The speedy daughter of Paynter-Lizzie K by High Fly covered the 5½ furlongs in 1:03.31, paying $5.40 to win as the favorite in the field of nine. Queen of Bermuda was second, 1¼ lengths ahead of Missmizz

“I had a feeling she would be as good on the turf as she has been on dirt. She ran good,” said Servis. “I was a little surprised she went right to the front and showed the same speed on turf as she has on dirt. You never really know with that.

“She got a little distracted in the stretch and that worried me a bit but it worked out. Now we have some options with her. She’s a talented filly.”

The only anxious moment with A Bit of Both occurred from mid-stretch on, when she drifted to the grandstand side of the turf course. She wound up on the opposite side of the track as the runner-up.

“First time on the grass, I think she was trying to figure it out a little,” said jockey Nik Juarez. “She was a bit green today on the grass. But you can tell that she is a good one.”

Prancing Warrior Wins James “J.J.” Crupi Memorial

Earlier on Saturday’s card an emotional Chuck Spina celebrated one of the most personally meaningful victories of his training career when Prancing Warrior, with Jose Ferrer up, captured the James “J.J.” Crupi Memorial — doing so in gate-to-wire fashion in a field of 13 Jersey-breds.

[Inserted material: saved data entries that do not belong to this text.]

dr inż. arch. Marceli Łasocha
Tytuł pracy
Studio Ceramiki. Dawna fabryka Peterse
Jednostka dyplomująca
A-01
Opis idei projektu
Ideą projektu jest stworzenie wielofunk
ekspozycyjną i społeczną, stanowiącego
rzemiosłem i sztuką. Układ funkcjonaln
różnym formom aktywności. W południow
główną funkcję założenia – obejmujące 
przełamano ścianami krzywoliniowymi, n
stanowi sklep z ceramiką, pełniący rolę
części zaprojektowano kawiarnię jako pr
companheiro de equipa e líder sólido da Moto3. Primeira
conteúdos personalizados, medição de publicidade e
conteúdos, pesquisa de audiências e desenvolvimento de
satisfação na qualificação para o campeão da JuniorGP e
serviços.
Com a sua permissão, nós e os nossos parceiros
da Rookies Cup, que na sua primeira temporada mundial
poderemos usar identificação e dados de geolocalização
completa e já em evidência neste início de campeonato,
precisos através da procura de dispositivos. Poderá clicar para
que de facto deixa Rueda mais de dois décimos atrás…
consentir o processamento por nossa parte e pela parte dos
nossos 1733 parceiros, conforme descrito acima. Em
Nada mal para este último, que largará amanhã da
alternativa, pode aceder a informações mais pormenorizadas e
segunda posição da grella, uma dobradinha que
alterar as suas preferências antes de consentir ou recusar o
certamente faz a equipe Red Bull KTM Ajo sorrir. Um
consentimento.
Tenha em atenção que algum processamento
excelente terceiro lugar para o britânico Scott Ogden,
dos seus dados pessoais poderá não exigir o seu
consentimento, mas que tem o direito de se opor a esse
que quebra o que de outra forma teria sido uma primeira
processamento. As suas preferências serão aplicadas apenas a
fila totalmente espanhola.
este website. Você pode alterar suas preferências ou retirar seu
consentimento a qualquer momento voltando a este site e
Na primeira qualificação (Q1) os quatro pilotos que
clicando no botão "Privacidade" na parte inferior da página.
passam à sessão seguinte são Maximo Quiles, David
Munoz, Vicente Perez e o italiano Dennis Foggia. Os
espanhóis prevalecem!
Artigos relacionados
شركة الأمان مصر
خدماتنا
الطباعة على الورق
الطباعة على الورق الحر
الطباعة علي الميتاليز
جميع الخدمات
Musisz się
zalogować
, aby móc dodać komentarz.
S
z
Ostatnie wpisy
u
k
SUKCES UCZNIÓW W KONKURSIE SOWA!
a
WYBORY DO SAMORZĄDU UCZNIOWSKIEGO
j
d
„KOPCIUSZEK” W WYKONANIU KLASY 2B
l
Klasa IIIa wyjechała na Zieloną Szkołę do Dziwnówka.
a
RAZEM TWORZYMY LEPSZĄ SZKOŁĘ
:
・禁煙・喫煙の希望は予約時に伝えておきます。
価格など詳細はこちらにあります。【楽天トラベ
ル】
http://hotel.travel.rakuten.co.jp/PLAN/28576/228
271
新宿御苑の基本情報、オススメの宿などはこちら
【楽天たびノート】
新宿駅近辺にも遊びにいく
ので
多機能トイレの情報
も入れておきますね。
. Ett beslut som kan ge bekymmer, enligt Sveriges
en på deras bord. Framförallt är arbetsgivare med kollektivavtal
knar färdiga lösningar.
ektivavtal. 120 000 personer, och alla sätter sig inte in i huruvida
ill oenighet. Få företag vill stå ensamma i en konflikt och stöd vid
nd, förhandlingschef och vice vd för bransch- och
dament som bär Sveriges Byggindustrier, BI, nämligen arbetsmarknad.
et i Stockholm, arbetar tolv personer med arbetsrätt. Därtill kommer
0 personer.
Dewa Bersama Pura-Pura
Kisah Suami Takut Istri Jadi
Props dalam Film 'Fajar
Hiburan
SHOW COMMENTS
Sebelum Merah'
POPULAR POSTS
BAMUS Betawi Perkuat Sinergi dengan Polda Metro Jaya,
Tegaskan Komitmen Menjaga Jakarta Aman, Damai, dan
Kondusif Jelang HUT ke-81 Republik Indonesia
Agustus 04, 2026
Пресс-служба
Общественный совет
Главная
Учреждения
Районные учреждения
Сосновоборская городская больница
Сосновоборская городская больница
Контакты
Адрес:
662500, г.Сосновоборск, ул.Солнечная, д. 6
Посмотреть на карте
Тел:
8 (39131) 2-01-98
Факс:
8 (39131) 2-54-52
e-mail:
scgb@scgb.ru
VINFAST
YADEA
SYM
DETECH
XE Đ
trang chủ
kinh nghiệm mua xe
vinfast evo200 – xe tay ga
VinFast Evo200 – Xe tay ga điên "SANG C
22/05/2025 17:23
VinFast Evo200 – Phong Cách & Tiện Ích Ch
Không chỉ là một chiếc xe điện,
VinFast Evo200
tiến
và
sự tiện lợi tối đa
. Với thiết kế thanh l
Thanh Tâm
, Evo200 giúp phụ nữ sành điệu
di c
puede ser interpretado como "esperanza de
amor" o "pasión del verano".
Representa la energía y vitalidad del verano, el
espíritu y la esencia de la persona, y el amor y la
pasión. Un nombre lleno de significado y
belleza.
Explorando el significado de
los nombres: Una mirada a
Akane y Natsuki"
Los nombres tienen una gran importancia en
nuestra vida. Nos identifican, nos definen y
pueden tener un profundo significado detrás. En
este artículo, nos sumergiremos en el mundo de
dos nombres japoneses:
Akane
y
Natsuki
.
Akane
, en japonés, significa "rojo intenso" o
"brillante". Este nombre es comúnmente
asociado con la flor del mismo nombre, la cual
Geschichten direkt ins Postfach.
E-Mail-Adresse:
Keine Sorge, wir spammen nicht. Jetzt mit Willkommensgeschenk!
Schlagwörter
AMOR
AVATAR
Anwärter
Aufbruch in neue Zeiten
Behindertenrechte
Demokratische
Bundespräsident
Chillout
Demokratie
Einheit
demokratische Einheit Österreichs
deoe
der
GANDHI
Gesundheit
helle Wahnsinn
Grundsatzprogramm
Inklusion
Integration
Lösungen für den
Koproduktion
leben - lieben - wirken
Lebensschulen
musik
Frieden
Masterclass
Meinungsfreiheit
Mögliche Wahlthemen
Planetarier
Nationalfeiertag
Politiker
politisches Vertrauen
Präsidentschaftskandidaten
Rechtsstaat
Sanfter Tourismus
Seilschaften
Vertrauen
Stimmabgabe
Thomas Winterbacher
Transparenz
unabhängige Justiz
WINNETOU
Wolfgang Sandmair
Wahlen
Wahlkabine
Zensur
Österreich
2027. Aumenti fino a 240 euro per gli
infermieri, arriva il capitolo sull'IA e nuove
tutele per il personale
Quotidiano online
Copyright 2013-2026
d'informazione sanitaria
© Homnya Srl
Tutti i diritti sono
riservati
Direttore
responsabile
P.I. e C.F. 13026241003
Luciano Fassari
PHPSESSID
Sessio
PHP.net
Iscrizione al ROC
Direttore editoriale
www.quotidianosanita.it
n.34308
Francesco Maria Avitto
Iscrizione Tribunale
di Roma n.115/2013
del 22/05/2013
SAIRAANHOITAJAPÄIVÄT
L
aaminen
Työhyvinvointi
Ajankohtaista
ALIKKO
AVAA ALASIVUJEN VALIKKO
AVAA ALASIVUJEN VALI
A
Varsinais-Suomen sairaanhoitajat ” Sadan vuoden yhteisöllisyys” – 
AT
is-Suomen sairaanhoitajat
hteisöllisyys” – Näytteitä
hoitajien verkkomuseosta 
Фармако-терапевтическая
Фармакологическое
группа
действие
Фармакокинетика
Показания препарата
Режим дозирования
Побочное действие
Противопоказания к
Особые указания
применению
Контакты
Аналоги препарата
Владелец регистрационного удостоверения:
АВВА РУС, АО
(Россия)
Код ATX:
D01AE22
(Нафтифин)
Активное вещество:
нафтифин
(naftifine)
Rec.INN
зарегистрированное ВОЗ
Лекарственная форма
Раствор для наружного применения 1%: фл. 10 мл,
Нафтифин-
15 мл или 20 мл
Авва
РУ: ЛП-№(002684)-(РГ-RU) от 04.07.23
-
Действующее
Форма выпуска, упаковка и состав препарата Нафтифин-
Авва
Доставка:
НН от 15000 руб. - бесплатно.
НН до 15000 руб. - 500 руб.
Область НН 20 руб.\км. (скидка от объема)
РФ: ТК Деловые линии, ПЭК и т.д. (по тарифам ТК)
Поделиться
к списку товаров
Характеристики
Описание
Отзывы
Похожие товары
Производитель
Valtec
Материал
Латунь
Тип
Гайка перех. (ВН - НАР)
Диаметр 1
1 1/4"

Crupi, who passed away on May 23 at the age of 79, was Monmouth Park’s leading trainer in 1978, 1980, 1992 and 1993, with Spina calling him “my best friend for the past 40-plus years.”

“We met in 1973 and I spent every day with him until the past 20 years when he moved to Florida (overseeing New Castle Farm in Ocala), and we still talked every day up until the day he died,” said a teary-eyed Spina. “He broke all of the babies I have and we would buy all of our horses from him. So it’s pretty emotional.”

Ferrer was gleeful after the victory in the $59,375 allowance optional claimer, saying Crupi “gave me my first job in racing in 1982 when I came to this country from Puerto Rico. I was a hot walker for him.”

Sent off at 13-1, Prancing Warrior covered the six furlongs in 1:11.65, easily holding off Wildly Good Lookin.

“It’s hard to put into words what it means to win this race named in his honor. It means a lot,” said Spina.